Although Iran is known as the country of Kebab and chicken kebab, Persian cuisine has much more to offer than the national favorite kebab. Persian food consists of a variety of rice dishes and stews..
Iranians have different breads such as Sangak, Taftoon, Barbari and Lavash. So be sure to try the bread!
While in Iran, do not restrict yourself to fast food and Kebab. We recommend you try Fesenjan (a stew of duck, chicken or beef made with ground walnuts and pomegranate paste), Ghorme Sabzi (a stew with lamb or veal with parsley and other herbs, beans and dried lemons), Shirin Polo (rice and chicken with orange peel, almond and pistachio slivers and saffron), Baghali Polo (rice mixed with broad beans and dill with either veal, lamb or chicken), and Dizi/ Abgoosht (a thick soup with lamb, legumes, potatoes and tomatoes served in a special container. The soup is poured out into a bowl and the meat and vegetables are pounded. This meal is eaten with bread).
Iranian desserts and pastries come in different shapes and sizes. Persian Cuisine are categorized as dry (without cream) and wet (with cream).

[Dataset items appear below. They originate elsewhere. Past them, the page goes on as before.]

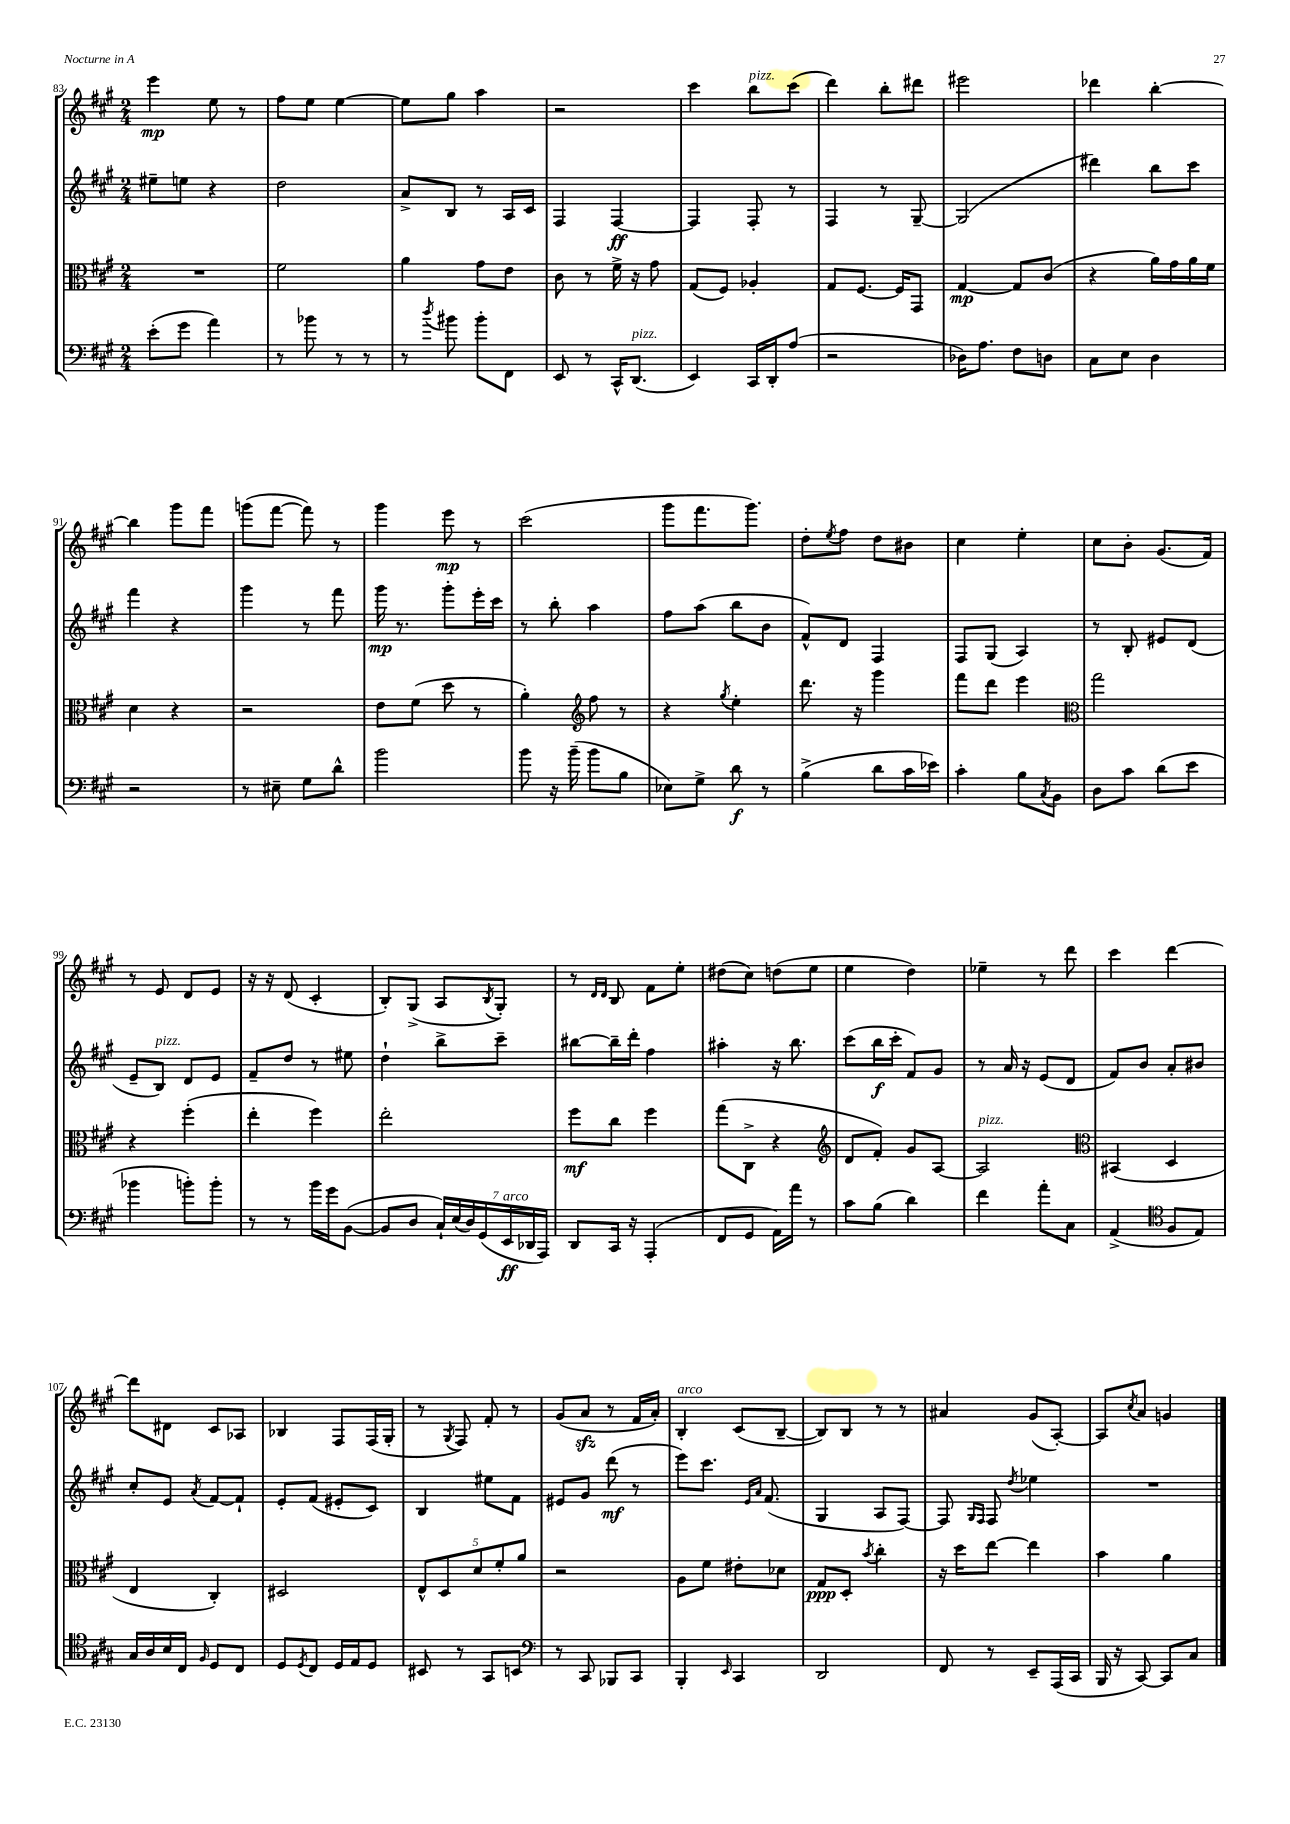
<<
\new StaffGroup <<
\new Staff = "s0" {
    \clef treble \key a \major \numericTimeSignature \time 2/4
    e'''4\mp e''8 r8 |
    fis''8 e''8 e''4~ |
    e''8 gis''8 a''4 |
    r2 |
    cis'''4 b''8^\markup { \italic "pizz." } cis'''8( |
    d'''4) b''8-. dis'''8 |
    eis'''2 |
    des'''4 b''4~-. |
    b''4 gis'''8 fis'''8 |
    g'''8( fis'''8~ fis'''8) r8 |
    gis'''4 e'''8\mp r8 |
    cis'''2( |
    gis'''8 fis'''8. gis'''8.) |
    d''8-. \acciaccatura { e''8 } fis''8 d''8 bis'8 |
    cis''4 e''4-. |
    cis''8 b'8-. gis'8.( fis'16) |
    r8 e'8 d'8 e'8 |
    r16 r16 d'8( cis'4-. |
    b8-.) gis8->( a8 \acciaccatura { b8 } gis8-.) |
    r8 \grace { d'16 d'16 } b8 fis'8 e''8-. |
    dis''8( cis''8) d''8( e''8 |
    e''4 d''4) |
    ees''4-- r8 d'''8 |
    cis'''4 d'''4~ |
    d'''8 dis'8 cis'8 aes8 |
    bes4 fis8 fis16( gis16-. |
    r8 \acciaccatura { gis8 } fis8) fis'8-. r8 |
    gis'8( a'8\sfz r8 fis'16 a'16-.) |
    b4-.^\markup { \italic "arco" } cis'8( b8~-- |
    b8) b8 r8 r8 |
    ais'4 gis'8( a8~-.) |
    a8 \acciaccatura { cis''8 } a'8 g'4 \bar "|." |
}
\new Staff = "s1" {
    \clef treble \key a \major \numericTimeSignature \time 2/4
    eis''8-- e''8 r4 |
    d''2 |
    a'8-> b8 r8 a16 cis'16 |
    fis4 fis4~\ff |
    fis4 fis8-. r8 |
    fis4 r8 gis8~-- |
    gis2( |
    dis'''4) b''8 cis'''8 |
    fis'''4 r4 |
    gis'''4 r8 fis'''8 |
    gis'''16\mp r8. gis'''8-. e'''16-. cis'''16 |
    r8 b''8-. a''4 |
    fis''8 a''8( b''8 b'8 |
    fis'8-^) d'8 fis4 |
    fis8 gis8( a4) |
    r8 b8-. eis'8 d'8( |
    e'8-- b8^\markup { \italic "pizz." }) d'8 e'8 |
    fis'8-- d''8 r8 eis''8 |
    d''4-! b''8-> cis'''8-- |
    bis''8~ bis''16-- d'''16-. fis''4 |
    ais''4-. r16 b''8. |
    cis'''8( b''16\f cis'''16-. fis'8) gis'8 |
    r8 a'16 r16 e'8( d'8 |
    fis'8) b'8 a'8-. bis'8 |
    cis''8-. e'8 \acciaccatura { a'8 } fis'8~ fis'8-! |
    e'8-. fis'8( eis'8-. cis'8) |
    b4 eis''8 fis'8 |
    eis'8 gis'8 d'''8\mf( r8 |
    e'''8) cis'''8. \grace { e'16 a'16 } fis'8.( |
    gis4 a8 fis8~) |
    fis8 \grace { gis16 fis16 } fis8 \acciaccatura { d''8 } ees''4 |
    R2 \bar "|." |
}
\new Staff = "s2" {
    \clef alto \key a \major \numericTimeSignature \time 2/4
    R2 |
    fis'2 |
    a'4 gis'8 e'8 |
    cis'8 r8 fis'16-> r16 gis'8 |
    gis8( fis8) aes4-. |
    gis8 fis8.~ fis16 gis,8 |
    gis4~\mp gis8 cis'8( |
    r4 a'16) gis'16 a'16 fis'16 |
    d'4 r4 |
    r2 |
    e'8 fis'8( d''8 r8 |
    a'4-.) \clef treble fis''8 r8 |
    r4 \acciaccatura { gis''8 } e''4-. |
    d'''8. r16 gis'''4 |
    fis'''8 d'''8 e'''4 |
    \clef alto gis''2 |
    r4 fis''4-.( |
    e''4-. fis''4) |
    e''2-. |
    fis''8\mf cis''8 fis''4 |
    gis''8( cis8-> r4 |
    \clef treble d'8 fis'8-.) gis'8 a8~ |
    a2^\markup { \italic "pizz." } |
    \clef alto bis,4( d4 |
    e4 cis4-.) |
    dis2 |
    \tuplet 5/4 { e8-^ d8 d'8 fis'8-. a'8 } |
    r2 |
    a8 fis'8 eis'8-. des'8 |
    gis8\ppp d8-. \acciaccatura { b'8 } cis''4-. |
    r16 d''16 e''8~ e''4 |
    b'4 a'4 \bar "|." |
}
\new Staff = "s3" {
    \clef bass \key a \major \numericTimeSignature \time 2/4
    e'8-.( gis'8 a'4) |
    r8 bes'8 r8 r8 |
    r8 \acciaccatura { d''8 } bis'8 bis'8-. fis,8 |
    e,8 r8 cis,16-^ d,8.^\markup { \italic "pizz." }( |
    e,4) cis,16 d,16-. a8( |
    r2 |
    des16) a8. fis8 d8 |
    cis8 e8 d4 |
    r2 |
    r8 eis8-- gis8 d'8-^ |
    b'2 |
    b'8 r16 b'16--( b'8 b8 |
    ees8) gis8-> d'8\f r8 |
    b4->( d'8 cis'16 ees'16) |
    cis'4-. b8 \acciaccatura { cis8 } b,8 |
    d8 cis'8 d'8( e'8 |
    bes'4 b'8-.) b'8-. |
    r8 r8 b'16 gis'16 b,8~( |
    b,8 d8 \tuplet 7/4 { cis16-!) e16( d16) gis,16( e,16\ff^\markup { \italic "arco" } des,16 a,,16) } |
    d,8 cis,16 r16 a,,4-.( |
    fis,8 gis,8 a,16) a'16 r8 |
    cis'8 b8( d'4) |
    fis'4 a'8-. cis8 |
    a,4->( \clef tenor fis8 e8) |
    gis16 a16 b16 cis16 \grace { fis16 } d8 cis8 |
    d8 \acciaccatura { d8 } cis8 d16 e16 d8 |
    bis,8 r8 gis,8 b,8 |
    \clef bass r8 cis,8 bes,,8 cis,8 |
    b,,4-. \grace { e,16 } cis,4 |
    d,2 |
    fis,8 r8 e,8-- a,,16( cis,16 |
    b,,16 r16 cis,8~) cis,8 cis8 \bar "|." |
}
>>
>>
\layout { \context { \Score currentBarNumber = #83 } }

Noon Khamei (cream puffs) is one of the most popular wet pastries and Nan Nokhodchi (chickpea cookies) is one of the most popular dry pastries.
Beside the wet and dry pastries, there are several sweet desserts in Persian cuisine, such as Halva (a paste made from wheat flour, butter and rosewater), Shole Zard (saffron rice pudding), Zulbia and Bamieh (sweets made of yogurt and starch, which is fried before being dipped in syrup), Louz (a diamond-shaped pastry made from honey, almond, and coconut flavors), Gaz or the Persian nougat (a chewy mix of Pistachio, Almonds, cardamom and rosewater shaped into square or round little bites) and Sohan (brittle toffee made from flour, butter, saffron, cardamom, and rosewater and decorated with pistachio and almond slivers).
Dough is a yogurt drink sprinkled with dried mint and served with Persian meals especially kebab.
Tea is a common drink even on hot summer days. Iranians usually drink their tea without milk and with rock sugar, cubic sugar or dates.
Tap water is safe to drink in any part of the country but if you do not like the taste, bottled water is always readily available.
One of the most important things to know about Iran is that fruits and vegetables are all organic.